We specify to the glob()
plugin that we want to open the raw registry file at
C:/Users/User/ntuser.dat
and glob for the pattern /**/Run/*
within it.
SELECT *
FROM glob(globs='/**/Run/*',
root=pathspec(DelegateAccessor="auto",
DelegatePath='C:/Users/User/ntuser.dat'),
accessor="raw_reg")
Note that root
argument provided to glob
is an OSPath object which points
the accessor to the file on disk. The results will include an OSPath object in
the OSPath column for any matches. This allows these paths objects to be passed
to any other VQL plugin that uses filenames where they can be accessed with the
raw_reg
accessor.
While the previous example is fine for reading a single registry file, for the
HKEY_USERS
situation mentioned above we’d like to read from multiple
ntuser.dat
files. In addition, you probably want to run queries that refer to
registry paths as they would appear on a live system when using the registry
API.
This uses Velociraptor’s powerful accessor remapping feature.

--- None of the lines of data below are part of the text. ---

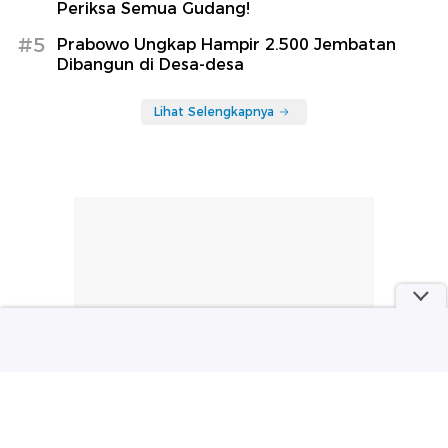
Periksa Semua Gudang!
#5
Prabowo Ungkap Hampir 2.500 Jembatan
Dibangun di Desa-desa
Lihat Selengkapnya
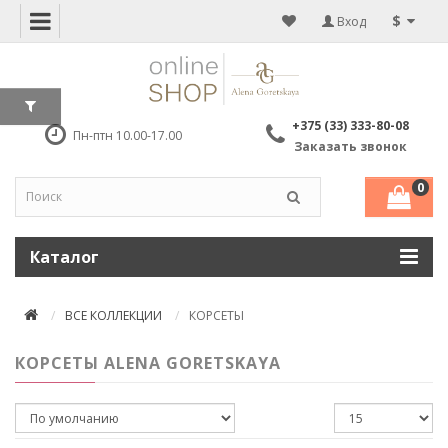
$
Вход
+375 (33) 333-80-08
Пн-птн 10.00-17.00
Заказать звонок
0
Каталог
ВСЕ КОЛЛЕКЦИИ
КОРСЕТЫ
КОРСЕТЫ ALENA GORETSKAYA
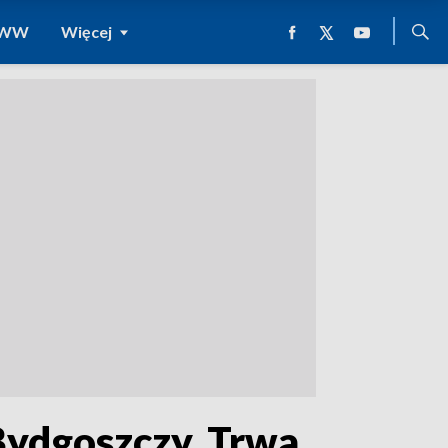
 WWW
Więcej
Bydgoszczy. Trwa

It’s a bit more complicated to do this, but generally this is automatically done when you’re using artifacts such as:
which already have the necessary remapping logic included. If you’re creating
your own artifact that need to do this remapping then you can import the
export
section from
Windows.Registry.NTUser
which contains the necessary VQL logic.
Here, for didactic purposes only, we’re going to look at a simple example that
combines the ntuser.dat
files from multiple users and prefixes their paths
with HKEY_USERS/<Username>/
.
The VQL prepares a remapping configuration, then applies it (to the
current scope), and the final query is a normal registry search query using
glob()
.
LET UserHives <= SELECT
dict(type="mount",
`from`=dict(accessor='raw_reg',
prefix=pathspec(Path="/",
DelegateAccessor="auto",
DelegatePath=OSPath.String),
path_type='registry'),
`on`=dict(accessor='registry',
prefix="HKEY_USERS/" + OSPath[-2],
path_type='registry')) AS user_mapping
FROM glob(globs="C:/Users/*/ntuser.dat")
WHERE NOT OSPath.Basename =~ "idx$"
LET _ <= remap(config=dict(remappings=UserHives.user_mapping))
SELECT Name,
OSPath
FROM glob(globs="HKEY_USERS/**/Run/*", accessor="registry")

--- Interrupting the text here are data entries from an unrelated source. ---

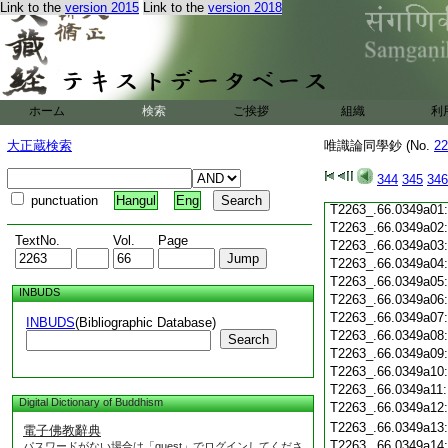
Link to the
version 2015
Link to the
version 2018
T2263_.66.0348c20
T2263_.66.0348c21
T2263_.66.0348c22
T2263_.66.0348c23
T2263_.66.0348c24
T2263_.66.0348c25
ホーム
検索
ご挨拶
組織
利
T2263_.66.0348c26
大正蔵検索
唯識論同學鈔 (No.
T2263_.66.0348c27
22
T2263_.66.0348c28
344
345
346
T2263_.66.0348c29
punctuation
Hangul
Eng
T2263_.66.0349a01
T2263_.66.0349a02
TextNo.
Vol.
Page
T2263_.66.0349a03
T2263_.66.0349a04
T2263_.66.0349a05
INBUDS
T2263_.66.0349a06
T2263_.66.0349a07
INBUDS
(Bibliographic Database)
T2263_.66.0349a08
Search
T2263_.66.0349a09
T2263_.66.0349a10
T2263_.66.0349a11
Digital Dictionary of Buddhism
T2263_.66.0349a12
T2263_.66.0349a13
電子佛教辭典
T2263_.66.0349a14
パスワードがない場合は「guest」でログインしてくださ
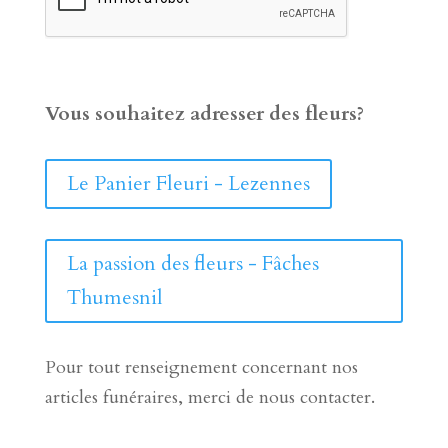
Vous souhaitez adresser des fleurs?
Le Panier Fleuri - Lezennes
La passion des fleurs - Fâches
Thumesnil
Pour tout renseignement concernant nos
articles funéraires, merci de nous contacter.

In the final query we can use the registry
accessor without concerning
ourselves about the fact that we are querying offline registry files. This is
because registry paths that match our remapping specification are transparently
handled by the relevant accessors “under the hood”.
Note that the remapping uses the username extracted from the registry file path to reconstruct the registry paths. This is not exactly how the API presents it (it uses SIDs which are less human-friendly) but for our purposes that’s OK.